### WORK ITEM
Copy every line of the rows below character for character, keeping the original order and line breaks.

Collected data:
####
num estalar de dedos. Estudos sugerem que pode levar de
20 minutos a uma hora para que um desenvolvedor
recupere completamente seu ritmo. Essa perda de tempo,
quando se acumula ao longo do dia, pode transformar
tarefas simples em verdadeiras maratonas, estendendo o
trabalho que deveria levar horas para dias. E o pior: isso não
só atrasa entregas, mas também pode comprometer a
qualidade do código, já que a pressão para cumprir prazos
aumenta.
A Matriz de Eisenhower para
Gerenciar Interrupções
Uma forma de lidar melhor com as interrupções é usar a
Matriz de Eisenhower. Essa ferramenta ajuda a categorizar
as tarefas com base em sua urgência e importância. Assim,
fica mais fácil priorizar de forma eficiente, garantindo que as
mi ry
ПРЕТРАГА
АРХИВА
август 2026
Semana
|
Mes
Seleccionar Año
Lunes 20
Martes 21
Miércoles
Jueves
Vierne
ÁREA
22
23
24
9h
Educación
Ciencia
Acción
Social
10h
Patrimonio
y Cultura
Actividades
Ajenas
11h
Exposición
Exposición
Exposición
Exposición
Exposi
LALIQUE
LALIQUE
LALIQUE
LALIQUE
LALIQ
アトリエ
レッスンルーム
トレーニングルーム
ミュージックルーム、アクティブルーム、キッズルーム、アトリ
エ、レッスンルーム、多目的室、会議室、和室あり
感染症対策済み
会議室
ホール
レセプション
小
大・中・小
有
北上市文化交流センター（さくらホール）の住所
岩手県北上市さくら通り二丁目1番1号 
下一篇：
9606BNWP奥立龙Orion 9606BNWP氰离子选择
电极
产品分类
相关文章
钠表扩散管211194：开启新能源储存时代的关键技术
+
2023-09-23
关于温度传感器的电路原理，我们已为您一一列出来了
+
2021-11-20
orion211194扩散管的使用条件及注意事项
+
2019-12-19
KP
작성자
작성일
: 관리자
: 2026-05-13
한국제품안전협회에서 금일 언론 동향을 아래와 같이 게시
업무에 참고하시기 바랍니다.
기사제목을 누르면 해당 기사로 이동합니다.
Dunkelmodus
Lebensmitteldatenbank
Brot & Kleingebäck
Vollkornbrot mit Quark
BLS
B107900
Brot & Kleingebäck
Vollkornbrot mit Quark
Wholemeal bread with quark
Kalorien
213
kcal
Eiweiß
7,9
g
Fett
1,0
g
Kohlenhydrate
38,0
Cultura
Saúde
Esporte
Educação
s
####
### RESULT OF THE TASK
num estalar de dedos. Estudos sugerem que pode levar de
20 minutos a uma hora para que um desenvolvedor
recupere completamente seu ritmo. Essa perda de tempo,
quando se acumula ao longo do dia, pode transformar
tarefas simples em verdadeiras maratonas, estendendo o
trabalho que deveria levar horas para dias. E o pior: isso não
só atrasa entregas, mas também pode comprometer a
qualidade do código, já que a pressão para cumprir prazos
aumenta.
A Matriz de Eisenhower para
Gerenciar Interrupções
Uma forma de lidar melhor com as interrupções é usar a
Matriz de Eisenhower. Essa ferramenta ajuda a categorizar
as tarefas com base em sua urgência e importância. Assim,
fica mais fácil priorizar de forma eficiente, garantindo que as
mi ry
ПРЕТРАГА
АРХИВА
август 2026
Semana
|
Mes
Seleccionar Año
Lunes 20
Martes 21
Miércoles
Jueves
Vierne
ÁREA
22
23
24
9h
Educación
Ciencia
Acción
Social
10h
Patrimonio
y Cultura
Actividades
Ajenas
11h
Exposición
Exposición
Exposición
Exposición
Exposi
LALIQUE
LALIQUE
LALIQUE
LALIQUE
LALIQ
アトリエ
レッスンルーム
トレーニングルーム
ミュージックルーム、アクティブルーム、キッズルーム、アトリ
エ、レッスンルーム、多目的室、会議室、和室あり
感染症対策済み
会議室
ホール
レセプション
小
大・中・小
有
北上市文化交流センター（さくらホール）の住所
岩手県北上市さくら通り二丁目1番1号 
下一篇：
9606BNWP奥立龙Orion 9606BNWP氰离子选择
电极
产品分类
相关文章
钠表扩散管211194：开启新能源储存时代的关键技术
+
2023-09-23
关于温度传感器的电路原理，我们已为您一一列出来了
+
2021-11-20
orion211194扩散管的使用条件及注意事项
+
2019-12-19
KP
작성자
작성일
: 관리자
: 2026-05-13
한국제품안전협회에서 금일 언론 동향을 아래와 같이 게시
업무에 참고하시기 바랍니다.
기사제목을 누르면 해당 기사로 이동합니다.
Dunkelmodus
Lebensmitteldatenbank
Brot & Kleingebäck
Vollkornbrot mit Quark
BLS
B107900
Brot & Kleingebäck
Vollkornbrot mit Quark
Wholemeal bread with quark
Kalorien
213
kcal
Eiweiß
7,9
g
Fett
1,0
g
Kohlenhydrate
38,0
Cultura
Saúde
Esporte
Educação
s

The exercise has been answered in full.